Phase 3: NMS and Grafana
The NMS initially reads metric names, descriptions and their corresponding PromQL from LteMetrics.json
. Then, in Explorer.js
, it filters relevant metrics for the network in question using the /networks/{network_id}/prometheus/series
Orc8r endpoint.
// Explorer.js
export default function MetricsExplorer() {
// ...
// filter only those metrics which are relevant to this network
const metricsMap = {};
if (metricSeries != null) {
metricSeries.forEach((labelSet: prometheus_labelset) => {
metricsMap[labelSet['__name__']] = labelSet;
});
}
// ...
}
This endpoint is part of the metricsd Orc8r service, and uses the QueryRestrictor
interface to ensure that only metrics with the right labels (network, gateway etc.) are returned.
// query_restrictor.go
// RestrictQuery appends a label selector to each metric in a given query so
// that only metrics with those labels are returned from the query.
func (q *QueryRestrictor) RestrictQuery(query string) (string, error) {
// ...
promQuery, err := promql.ParseExpr(query)
// ...
promql.Inspect(promQuery, q.addRestrictorLabels())

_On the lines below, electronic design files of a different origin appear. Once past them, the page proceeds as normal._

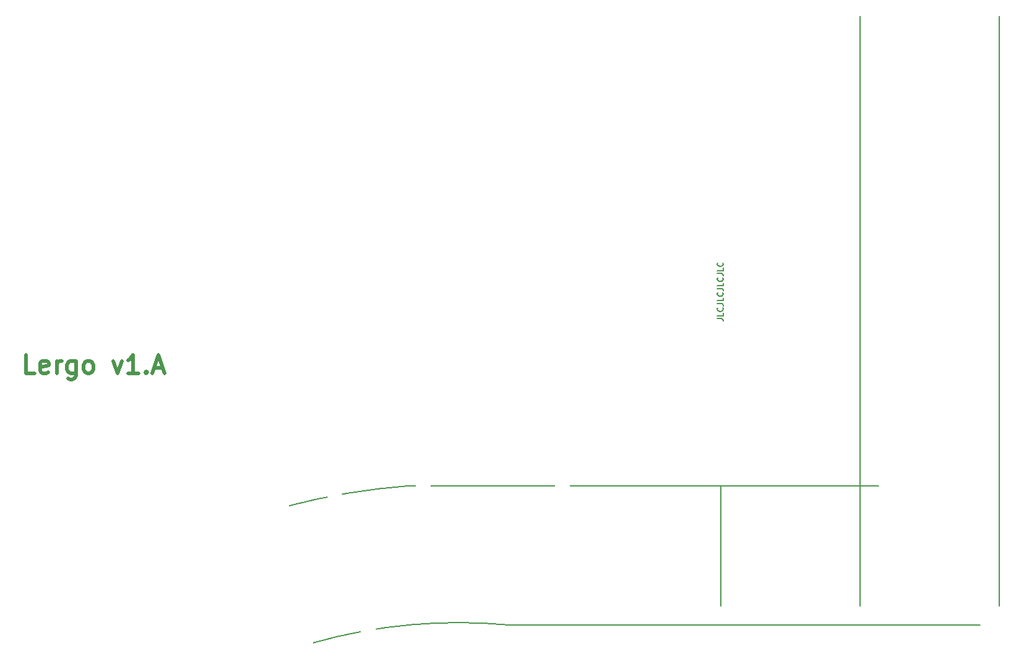
<source format=gto>
%TF.GenerationSoftware,KiCad,Pcbnew,5.1.12-84ad8e8a86~92~ubuntu20.04.1*%
%TF.CreationDate,2021-11-17T00:51:57+01:00*%
%TF.ProjectId,LergoTopPlate_FR4_Rails,4c657267-6f54-46f7-9050-6c6174655f46,v1.A*%
%TF.SameCoordinates,Original*%
%TF.FileFunction,Legend,Top*%
%TF.FilePolarity,Positive*%
%FSLAX46Y46*%
G04 Gerber Fmt 4.6, Leading zero omitted, Abs format (unit mm)*
G04 Created by KiCad (PCBNEW 5.1.12-84ad8e8a86~92~ubuntu20.04.1) date 2021-11-17 00:51:57*
%MOMM*%
%LPD*%
G01*
G04 APERTURE LIST*
%ADD10C,0.150000*%
%ADD11C,0.500000*%
%ADD12C,2.200000*%
%ADD13C,1.000000*%
%ADD14C,2.000000*%
%ADD15C,5.300000*%
%ADD16C,1.200000*%
%ADD17C,2.500000*%
%ADD18C,0.600000*%
G04 APERTURE END LIST*
D10*
X197625000Y-125043750D02*
X197625000Y-108595000D01*
X141915117Y-130076376D02*
G75*
G02*
X168683749Y-127645001I19845264J-69917224D01*
G01*
X138601923Y-111306885D02*
G75*
G02*
X154836250Y-108595000I23158458J-88686715D01*
G01*
X154836250Y-108595000D02*
X219276250Y-108595000D01*
X233123750Y-127645000D02*
X168683750Y-127645000D01*
X216675000Y-44276250D02*
X216675000Y-125043750D01*
X235725000Y-125043750D02*
X235725000Y-44276250D01*
D11*
X103804761Y-93155952D02*
X102614285Y-93155952D01*
X102614285Y-90655952D01*
X105590476Y-93036904D02*
X105352380Y-93155952D01*
X104876190Y-93155952D01*
X104638095Y-93036904D01*
X104519047Y-92798809D01*
X104519047Y-91846428D01*
X104638095Y-91608333D01*
X104876190Y-91489285D01*
X105352380Y-91489285D01*
X105590476Y-91608333D01*
X105709523Y-91846428D01*
X105709523Y-92084523D01*
X104519047Y-92322619D01*
X106780952Y-93155952D02*
X106780952Y-91489285D01*
X106780952Y-91965476D02*
X106900000Y-91727380D01*
X107019047Y-91608333D01*
X107257142Y-91489285D01*
X107495238Y-91489285D01*
X109400000Y-91489285D02*
X109400000Y-93513095D01*
X109280952Y-93751190D01*
X109161904Y-93870238D01*
X108923809Y-93989285D01*
X108566666Y-93989285D01*
X108328571Y-93870238D01*
X109400000Y-93036904D02*
X109161904Y-93155952D01*
X108685714Y-93155952D01*
X108447619Y-93036904D01*
X108328571Y-92917857D01*
X108209523Y-92679761D01*
X108209523Y-91965476D01*
X108328571Y-91727380D01*
X108447619Y-91608333D01*
X108685714Y-91489285D01*
X109161904Y-91489285D01*
X109400000Y-91608333D01*
X110947619Y-93155952D02*
X110709523Y-93036904D01*
X110590476Y-92917857D01*
X110471428Y-92679761D01*
X110471428Y-91965476D01*
X110590476Y-91727380D01*
X110709523Y-91608333D01*
X110947619Y-91489285D01*
X111304761Y-91489285D01*
X111542857Y-91608333D01*
X111661904Y-91727380D01*
X111780952Y-91965476D01*
X111780952Y-92679761D01*
X111661904Y-92917857D01*
X111542857Y-93036904D01*
X111304761Y-93155952D01*
X110947619Y-93155952D01*
X114519047Y-91489285D02*
X115114285Y-93155952D01*
X115709523Y-91489285D01*
X117971428Y-93155952D02*
X116542857Y-93155952D01*
X117257142Y-93155952D02*
X117257142Y-90655952D01*
X117019047Y-91013095D01*
X116780952Y-91251190D01*
X116542857Y-91370238D01*
X119042857Y-92917857D02*
X119161904Y-93036904D01*
X119042857Y-93155952D01*
X118923809Y-93036904D01*
X119042857Y-92917857D01*
X119042857Y-93155952D01*
X120114285Y-92441666D02*
X121304761Y-92441666D01*
X119876190Y-93155952D02*
X120709523Y-90655952D01*
X121542857Y-93155952D01*
D10*
X197186904Y-85670238D02*
X197758333Y-85670238D01*
X197872619Y-85708333D01*
X197948809Y-85784523D01*
X197986904Y-85898809D01*
X197986904Y-85975000D01*
X197986904Y-84908333D02*
X197986904Y-85289285D01*
X197186904Y-85289285D01*
X197910714Y-84184523D02*
X197948809Y-84222619D01*
X197986904Y-84336904D01*
X197986904Y-84413095D01*
X197948809Y-84527380D01*
X197872619Y-84603571D01*
X197796428Y-84641666D01*
X197644047Y-84679761D01*
X197529761Y-84679761D01*
X197377380Y-84641666D01*
X197301190Y-84603571D01*
X197225000Y-84527380D01*
X197186904Y-84413095D01*
X197186904Y-84336904D01*
X197225000Y-84222619D01*
X197263095Y-84184523D01*
X197186904Y-83613095D02*
X197758333Y-83613095D01*
X197872619Y-83651190D01*
X197948809Y-83727380D01*
X197986904Y-83841666D01*
X197986904Y-83917857D01*
X197986904Y-82851190D02*
X197986904Y-83232142D01*
X197186904Y-83232142D01*
X197910714Y-82127380D02*
X197948809Y-82165476D01*
X197986904Y-82279761D01*
X197986904Y-82355952D01*
X197948809Y-82470238D01*
X197872619Y-82546428D01*
X197796428Y-82584523D01*
X197644047Y-82622619D01*
X197529761Y-82622619D01*
X197377380Y-82584523D01*
X197301190Y-82546428D01*
X197225000Y-82470238D01*
X197186904Y-82355952D01*
X197186904Y-82279761D01*
X197225000Y-82165476D01*
X197263095Y-82127380D01*
X197186904Y-81555952D02*
X197758333Y-81555952D01*
X197872619Y-81594047D01*
X197948809Y-81670238D01*
X197986904Y-81784523D01*
X197986904Y-81860714D01*
X197986904Y-80794047D02*
X197986904Y-81175000D01*
X197186904Y-81175000D01*
X197910714Y-80070238D02*
X197948809Y-80108333D01*
X197986904Y-80222619D01*
X197986904Y-80298809D01*
X197948809Y-80413095D01*
X197872619Y-80489285D01*
X197796428Y-80527380D01*
X197644047Y-80565476D01*
X197529761Y-80565476D01*
X197377380Y-80527380D01*
X197301190Y-80489285D01*
X197225000Y-80413095D01*
X197186904Y-80298809D01*
X197186904Y-80222619D01*
X197225000Y-80108333D01*
X197263095Y-80070238D01*
X197186904Y-79498809D02*
X197758333Y-79498809D01*
X197872619Y-79536904D01*
X197948809Y-79613095D01*
X197986904Y-79727380D01*
X197986904Y-79803571D01*
X197986904Y-78736904D02*
X197986904Y-79117857D01*
X197186904Y-79117857D01*
X197910714Y-78013095D02*
X197948809Y-78051190D01*
X197986904Y-78165476D01*
X197986904Y-78241666D01*
X197948809Y-78355952D01*
X197872619Y-78432142D01*
X197796428Y-78470238D01*
X197644047Y-78508333D01*
X197529761Y-78508333D01*
X197377380Y-78470238D01*
X197301190Y-78432142D01*
X197225000Y-78355952D01*
X197186904Y-78241666D01*
X197186904Y-78165476D01*
X197225000Y-78051190D01*
X197263095Y-78013095D01*
%LPC*%
D12*
X138917245Y-131422627D03*
X134142390Y-112413135D03*
X149488850Y-128767223D03*
D13*
X144713995Y-109757730D03*
D12*
X121005544Y-140304150D03*
X111205544Y-123330052D03*
X130445220Y-134854150D03*
X120645220Y-117880052D03*
X106945463Y-152886146D03*
X93086171Y-139026854D03*
X114652927Y-145178682D03*
X100793635Y-131319390D03*
X93475079Y-139415762D03*
X79615787Y-125556470D03*
X101182543Y-131708298D03*
X87323251Y-117849006D03*
X111480544Y-123806366D03*
X101680544Y-106832268D03*
X120920220Y-118356366D03*
X111120220Y-101382268D03*
D14*
X156923750Y-108575000D03*
D15*
X98638899Y-34932171D03*
X98638899Y-159529137D03*
X232220381Y-136740000D03*
X232220381Y-37928844D03*
D14*
X175973750Y-108595000D03*
X144793444Y-109920811D03*
X105500000Y-99000000D03*
X157143750Y-21659375D03*
D16*
X223818750Y-38103125D03*
X219056250Y-33340625D03*
D17*
X221437500Y-35721875D03*
D14*
X120043750Y-84581250D03*
X103756250Y-30157500D03*
X103756250Y-67912500D03*
X120043750Y-67912500D03*
X120043750Y-30157500D03*
X103756250Y-84581250D03*
D18*
X194800000Y-124820000D03*
M02*

</source>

return promQuery.String(), nil
}
Magma provides dashboards to visualize and explore the collected metrics. In the NMS dashboard > Metrics > Explorer UI, each metric gets a Grafana <iframe>
which connects to the Grafana Data Source API. In turn, the Grafana Data Source API proxies the parameterized metric request to Prometheus and displays the retrieved metrics.